Holy Family parishioners pleased by center

Archbishop Joseph E. Kurtz, above, blended and blessed water from three rivers that run through different parts of the Archdiocese of Louisville to bless the new Pastoral Center Oct. 28. The water, blessed at Holy Family Church which shares its campus with the new center, came from the Ohio, Cumberland and Green rivers. (Record Photo by Ruby Thomas)

Archbishop Joseph E. Kurtz, above, blended and blessed water from three rivers that run through different parts of the Archdiocese of Louisville to bless the new Pastoral Center Oct. 28. The water, blessed at Holy Family Church which shares its campus with the new center, came from the Ohio, Cumberland and Green rivers. (Record Photo by Ruby Thomas)

By Ruby Thomas, Record Staff Writer

Among those who’d gathered for the opening and blessing of the new Archdiocese of Louisville Pastoral Center Oct. 28 were parishioners of Holy Family Church and former students and teachers of its old school.

The Pastoral Center, 3940 Poplar Level Road, stands tall on the site of Holy Family School — which closed its doors in 2014.

The school building was remodeled and combined with new construction on the site of the former convent to create the archdioceses’s new headquarters.

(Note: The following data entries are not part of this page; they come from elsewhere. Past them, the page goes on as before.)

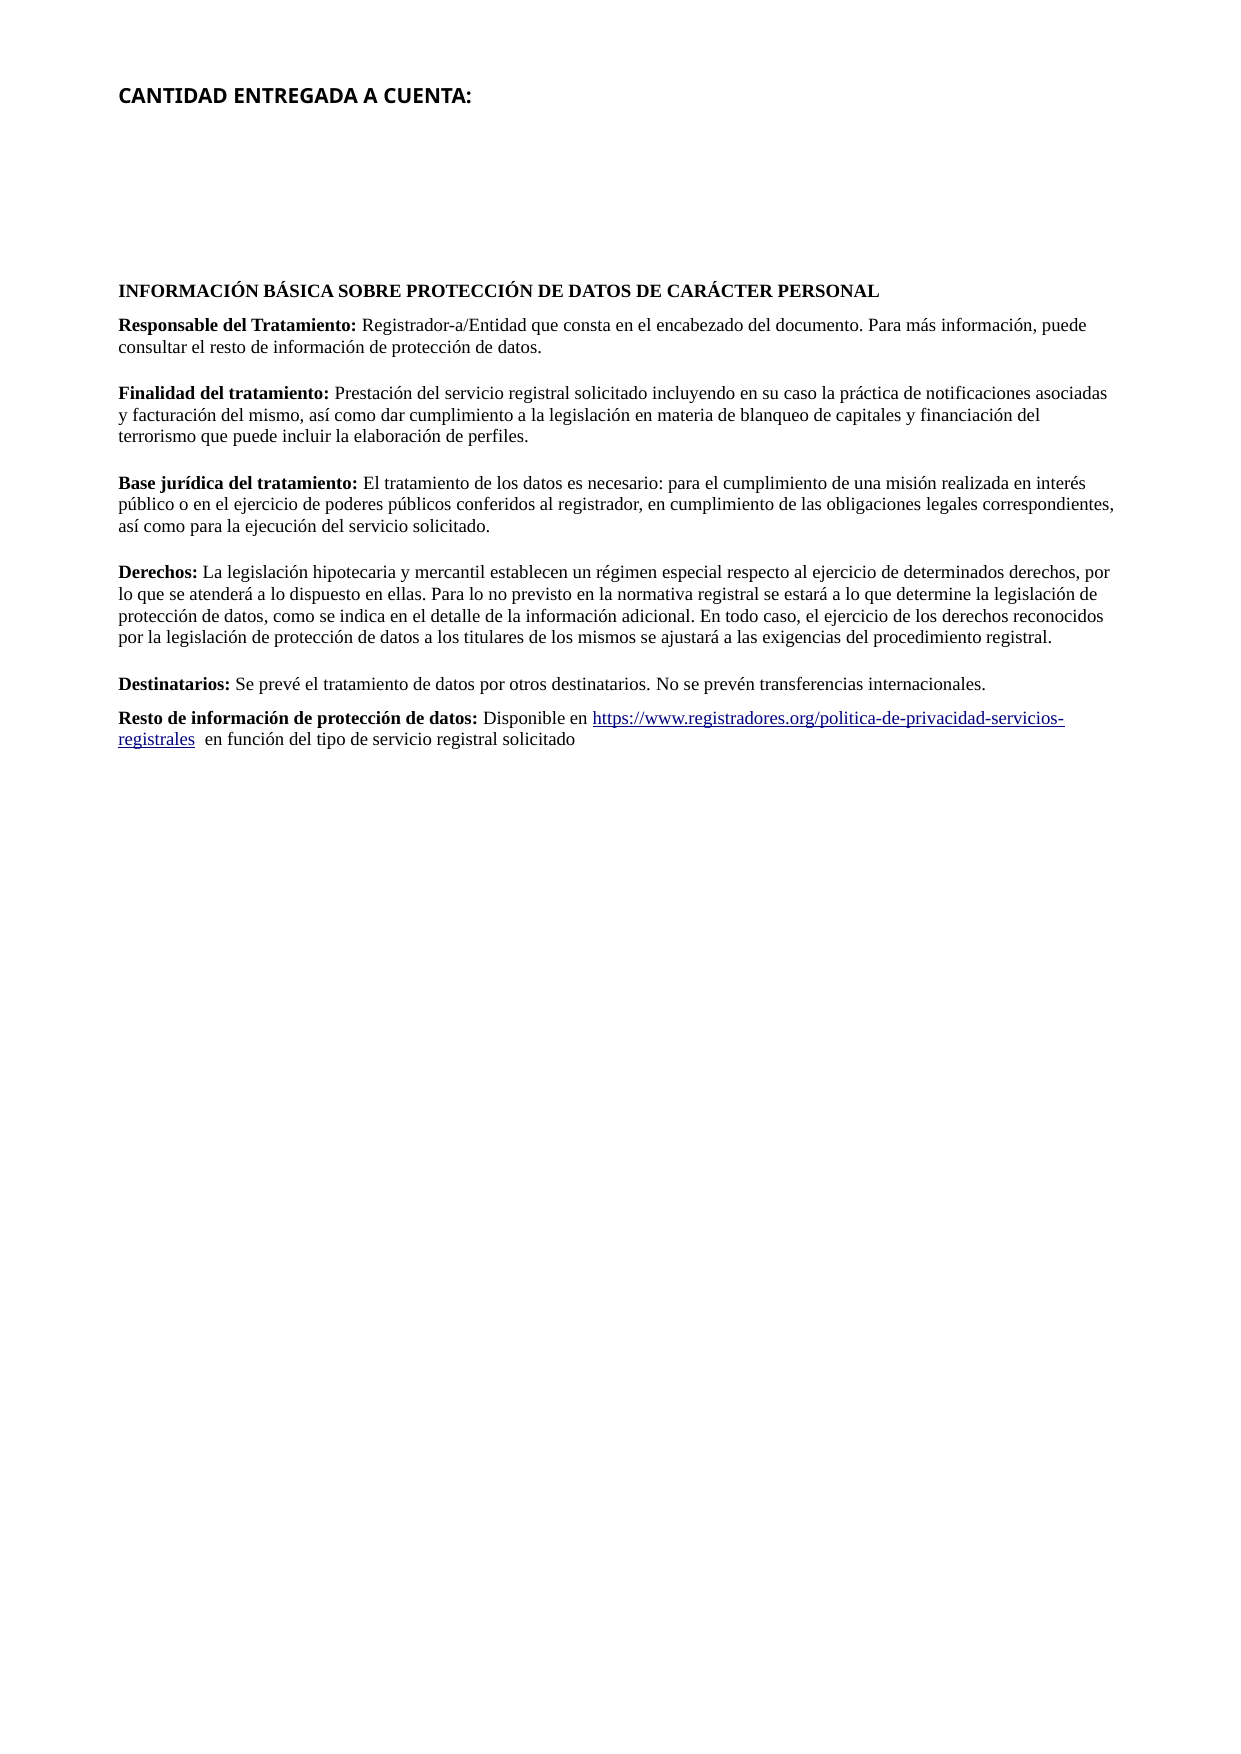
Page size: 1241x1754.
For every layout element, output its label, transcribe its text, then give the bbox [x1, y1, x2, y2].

text Finalidad del tratamiento: Prestación del servicio registral solicitado incluyendo en su caso la práctica de notificaciones asociadas y facturación del mismo, así como dar cumplimiento a la legislación en materia de blanqueo de capitales y financiación del terrorismo que puede incluir la elaboración de perfiles. [118, 382, 1122, 447]
text CANTIDAD ENTREGADA A CUENTA: [118, 82, 1122, 110]
text Base jurídica del tratamiento: El tratamiento de los datos es necesario: para el cumplimiento de una misión realizada en interés público o en el ejercicio de poderes públicos conferidos al registrador, en cumplimiento de las obligaciones legales correspondientes, así como para la ejecución del servicio solicitado. [118, 472, 1122, 536]
text Responsable del Tratamiento: Registrador-a/Entidad que consta en el encabezado del documento. Para más información, puede consultar el resto de información de protección de datos. [118, 314, 1122, 357]
text Destinatarios: Se prevé el tratamiento de datos por otros destinatarios. No se prevén transferencias internacionales. [118, 673, 1122, 694]
text Resto de información de protección de datos: Disponible en https://www.registradores.org/politica-de-privacidad-servicios-registrales en función del tipo de servicio registral solicitado [118, 707, 1122, 750]
text Derechos: La legislación hipotecaria y mercantil establecen un régimen especial respecto al ejercicio de determinados derechos, por lo que se atenderá a lo dispuesto en ellas. Para lo no previsto en la normativa registral se estará a lo que determine la legislación de protección de datos, como se indica en el detalle de la información adicional. En todo caso, el ejercicio de los derechos reconocidos por la legislación de protección de datos a los titulares de los mismos se ajustará a las exigencias del procedimiento registral. [118, 561, 1122, 648]
text INFORMACIÓN BÁSICA SOBRE PROTECCIÓN DE DATOS DE CARÁCTER PERSONAL [118, 280, 1122, 301]
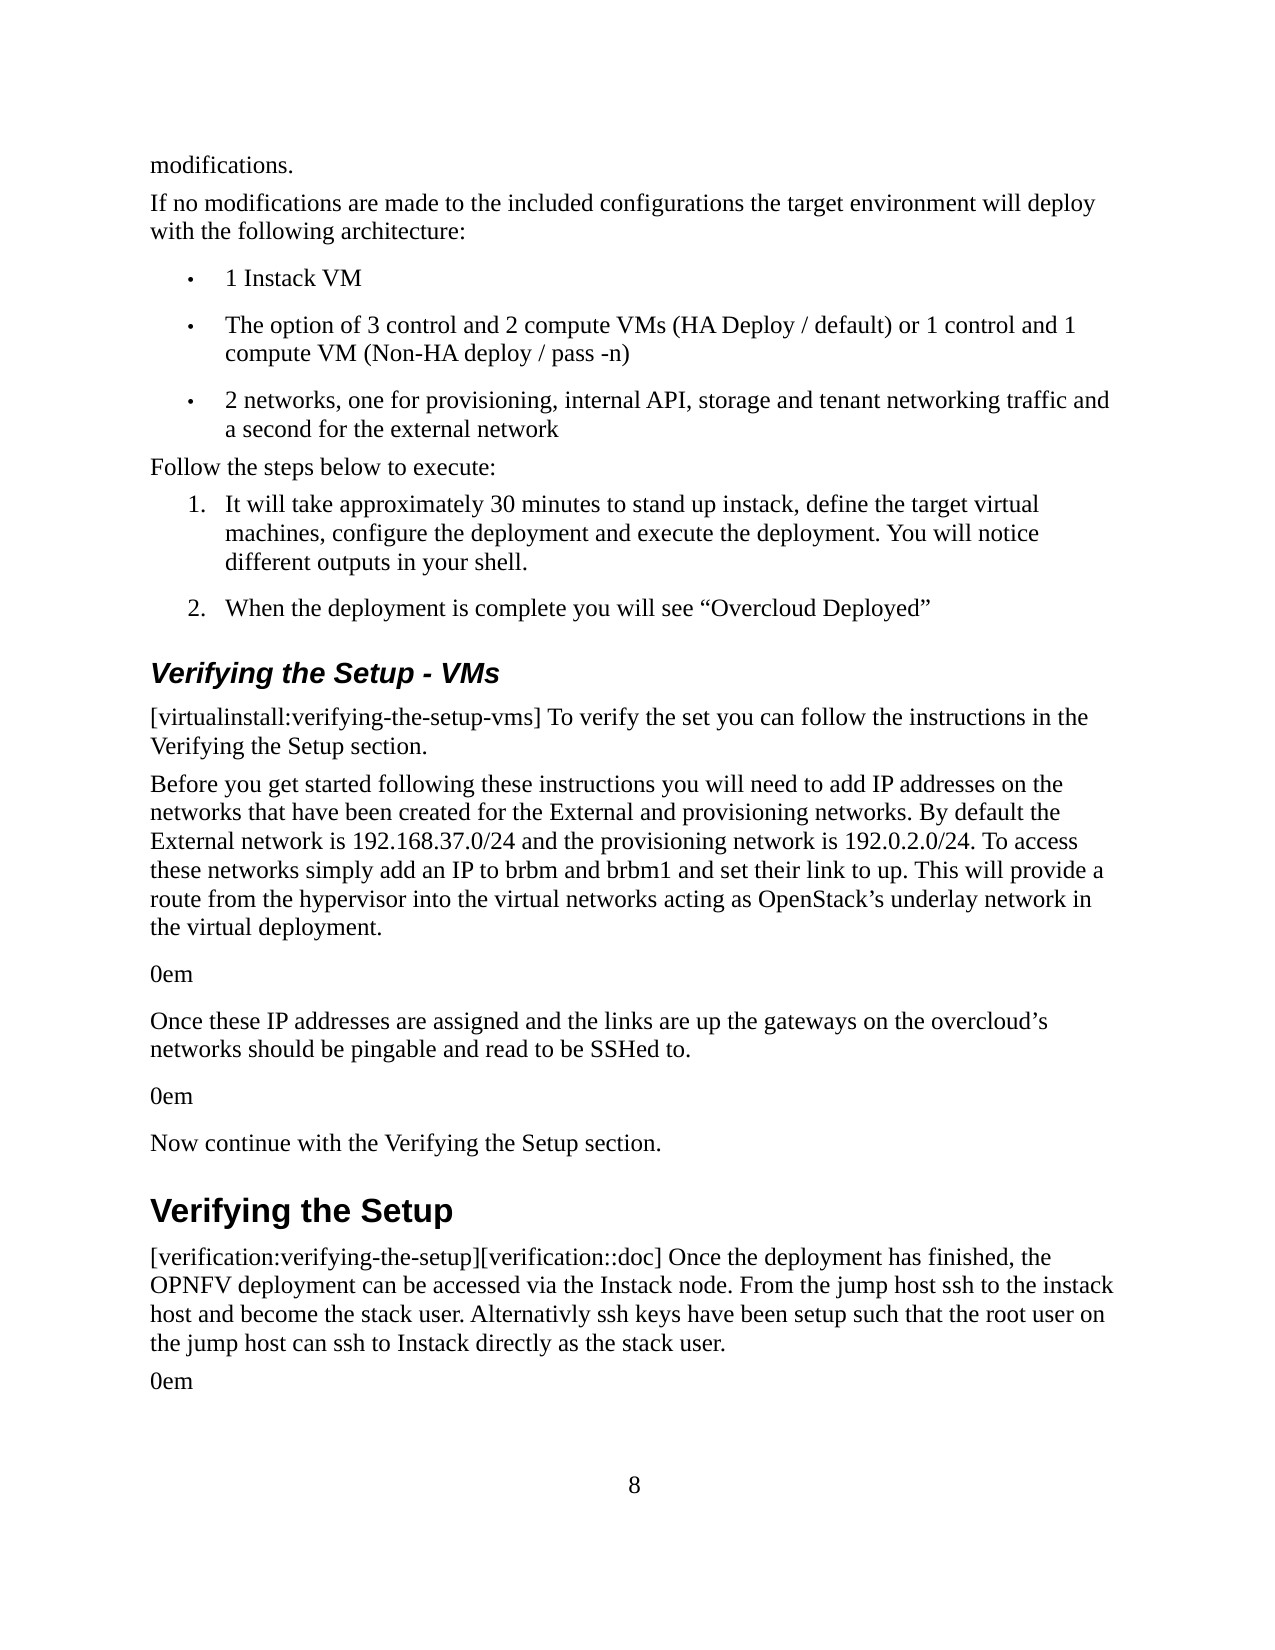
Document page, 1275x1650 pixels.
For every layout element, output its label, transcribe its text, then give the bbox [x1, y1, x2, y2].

text Follow the steps below to execute: [150, 452, 1125, 480]
text [verification:verifying-the-setup][verification::doc] Once the deployment has finished, the OPNFV deployment can be accessed via the Instack node. From the jump host ssh to the instack host and become the stack user. Alternativly ssh keys have been setup such that the root user on the jump host can ssh to Instack directly as the stack user. [150, 1242, 1125, 1357]
subtitle Verifying the Setup [150, 1191, 1125, 1229]
subtitle Verifying the Setup - VMs [150, 656, 1125, 690]
text Now continue with the Verifying the Setup section. [150, 1128, 1125, 1157]
list 1 Instack VM [187, 263, 1125, 292]
list The option of 3 control and 2 compute VMs (HA Deploy / default) or 1 control and 1 compute VM (Non-HA deploy / pass -n) [187, 310, 1125, 367]
text Once these IP addresses are assigned and the links are up the gateways on the overcloud’s networks should be pingable and read to be SSHed to. [150, 1006, 1125, 1063]
text 0em [150, 959, 1125, 988]
text Before you get started following these instructions you will need to add IP addresses on the networks that have been created for the External and provisioning networks. By default the External network is 192.168.37.0/24 and the provisioning network is 192.0.2.0/24. To access these networks simply add an IP to brbm and brbm1 and set their link to up. This will provide a route from the hypervisor into the virtual networks acting as OpenStack’s underlay network in the virtual deployment. [150, 769, 1125, 941]
text If no modifications are made to the included configurations the target environment will deploy with the following architecture: [150, 188, 1125, 245]
text 0em [150, 1366, 1125, 1394]
text 0em [150, 1081, 1125, 1110]
list 2 networks, one for provisioning, internal API, storage and tenant networking traffic and a second for the external network [187, 385, 1125, 443]
list It will take approximately 30 minutes to stand up instack, define the target virtual machines, configure the deployment and execute the deployment. You will notice different outputs in your shell. [187, 489, 1125, 576]
text [virtualinstall:verifying-the-setup-vms] To verify the set you can follow the instructions in the Verifying the Setup section. [150, 702, 1125, 760]
list When the deployment is complete you will see “Overcloud Deployed” [187, 593, 1125, 622]
text modifications. [150, 150, 1125, 179]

As the visitors toured the new center during an open house, those familiar with the school pointed out their old classrooms. They commented on the ways in which the building has changed and how some parts of it have remained the same.

Margaret Ball, who attended the open house, taught at Holy Family School for 19 years and was there when it closed. Ball noted that she’d visited the center soon after it opened in September.

“As soon as I got off the elevator and saw the long hallway, I thought, it’s the same building,” she said. “The building is beautiful. It’s fun to come in here and remember the different places.”

Zach Thomas, one of Ball’s former students who attended the open house, reminisced about the school and noted that some walls have been moved slightly, but overall, the school is still very much as it was when he graduated.

Even a notorious spot known as “the wall,” a place where misbehaving students had to sit during recess, is still there, said Thomas, who graduated from Holy Family a year before it closed. “The wall” has been turned into a patio that faces the rear parking lot — a place where staff plan to have lunch on nice days.

Among the school’s other former educators who attended the open house were Ann Peterson, who taught second-grade; Patsy Markert, who was a guidance counselor; Kathlene Riley, a former reading specialist; and Rosanne Dillon, who was principal of Holy Family School for 25 years.

All said they are pleased to see the old school being put to good use. Dillon said she used to drive by while the building was under construction and always said a prayer that it would be put to good use.

“I like that it’ll bring a new vigor to this whole part of town,” she said. “I know some wonderful people will be working in here.”

Sue Knabel was one of Dillon’s students in the second grade. Knabel said being in the building brought back memories of her childhood. “It’s amazing what can be done with planning, expertise and vision,” she said. “It’s changed, but still familiar.”

Many, too, were pondering the idea of cherishing the past while embracing something new.

Pat Carrico, who’s been a member of Holy Family Church since 1965, said he couldn’t be happier with the decision to have the archdiocese’s headquarters at Holy Family.

Carrico said he lives three blocks away from the parish and both his children attended the school.

“It’s a wonderful facility and an upgrade for the whole community. It’s a new and exciting part of the community,” he said. “Having the archdiocese here and the archbishop’s presence in our community is uplifting.”

Some parishioners also hope the new center and all its activities will lead to new growth in the church.

Ruth Browning, who lives a stone’s throw from the church and the new center, said she was sad to see the school closed — all eight of her children attended Holy Family School. But building the center on the site is a “great idea,” she said. Browning said the parish is not quite what it used to be. The number of younger parishioners has dwindled over the years, she noted. “I’m very hopeful this new center will bring more people into the church.”

Betty Knabel, another parishioner, said seeing the school closed was difficult. Knabel worked in Holy Family School’s cafeteria and her five children, including Sue Knabel, attended the school.

“Change is hard and people weren’t sure what would happen with the school building,” she said. But she is “thrilled,” she said, with the new center and the idea of having the archdiocese’ central offices on the church’s campus. “I see progress in our parish.”

Sue Knabel added that some parishioners were worried about what would happen to the church without the school. “It’s an active, vibrant parish even without a school,” she said. “It can work.”

Deacon Patrick Wright, the pastoral administrator of Holy Family Church, said the center and activity that comes with it will “breathe new life” into the parish. “It’s nice to be able to join the staff (of the archdiocese) to work for the good of the church and the neighborhood.”

Deacon Wright said he looks forward to Holy Family parishioners and the archdiocese working together to reach out to the people in the Camp Taylor neighborhood. Some people in that neighborhood, he noted, are struggling.